Charlotte city councilman James Mitchell is out of his mind for suggesting that local taxpayers attempt to bailout bad real estate deals. There is absolutely no upside to that — for anyone.

If there are people in homes they have no hope of being able to afford, then they need to get into a situation they can afford — not become wards of the state. Or city, in this case.

And let’s be honest, the bailout would benefit the builders, brokers, and banks — not so much the people currently in the homes. There is a market-clearing price for these assets. Banks could go to borrowers on these under-water homes and level with them.

“Look, we know we lent you $154,000 for a $155,000 home and you have no hope of paying that back. Plus the house is probably worth about $70,000. How about we keep the title and you try and pay us back $50,000?”

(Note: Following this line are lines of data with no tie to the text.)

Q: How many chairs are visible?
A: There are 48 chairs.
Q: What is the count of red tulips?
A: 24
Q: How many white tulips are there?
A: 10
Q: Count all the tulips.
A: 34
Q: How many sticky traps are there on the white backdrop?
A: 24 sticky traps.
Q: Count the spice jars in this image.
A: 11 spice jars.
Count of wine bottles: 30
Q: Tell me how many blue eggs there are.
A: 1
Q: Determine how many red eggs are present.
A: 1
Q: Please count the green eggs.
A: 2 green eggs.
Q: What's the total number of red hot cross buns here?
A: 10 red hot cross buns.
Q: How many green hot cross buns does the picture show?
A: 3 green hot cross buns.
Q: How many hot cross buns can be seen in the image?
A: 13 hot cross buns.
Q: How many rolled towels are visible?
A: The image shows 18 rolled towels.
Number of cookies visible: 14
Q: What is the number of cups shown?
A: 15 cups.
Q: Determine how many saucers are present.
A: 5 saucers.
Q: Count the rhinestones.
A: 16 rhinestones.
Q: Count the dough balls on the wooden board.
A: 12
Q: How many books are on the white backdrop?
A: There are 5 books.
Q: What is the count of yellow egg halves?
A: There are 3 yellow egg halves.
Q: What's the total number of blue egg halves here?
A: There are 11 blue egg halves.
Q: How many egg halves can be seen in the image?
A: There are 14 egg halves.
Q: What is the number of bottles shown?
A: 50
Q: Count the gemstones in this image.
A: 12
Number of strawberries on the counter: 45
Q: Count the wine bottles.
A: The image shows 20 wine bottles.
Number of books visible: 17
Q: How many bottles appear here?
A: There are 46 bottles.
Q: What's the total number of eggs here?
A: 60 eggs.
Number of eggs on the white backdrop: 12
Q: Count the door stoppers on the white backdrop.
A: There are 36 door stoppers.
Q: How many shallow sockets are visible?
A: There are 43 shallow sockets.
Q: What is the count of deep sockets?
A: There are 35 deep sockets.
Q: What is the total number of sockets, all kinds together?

Ugly. But honest. However, if the banks opt for foreclosure, that’s on them. They get the house and all that comes with it. Johnny, tell them what they’ve won.

It is bad enough we have the federal government trying to actively short-circuit the real estate correction with a bat-guano insane mortgage-rate freeze idea. The last thing we need is local governments trying to use scarce public dollars to prop up bad real estate deals.

Do not forget that it was the banks who got into this mess by lending money to people who — the available evidence suggested — were at risk for going into foreclosure. Now that that is happening, no one should be tempted to let the banks off the hook.

Bonus Observation: If Mitchell and his fellow council-people were interested in getting ahead of this process instead of pandering, they would start right now — today — identifying items in the city budget which could be cut or eliminated. Should property tax revenues be destined to take a hit as a result of the real estate correction — and I think it very possible — we need to be prepared for that.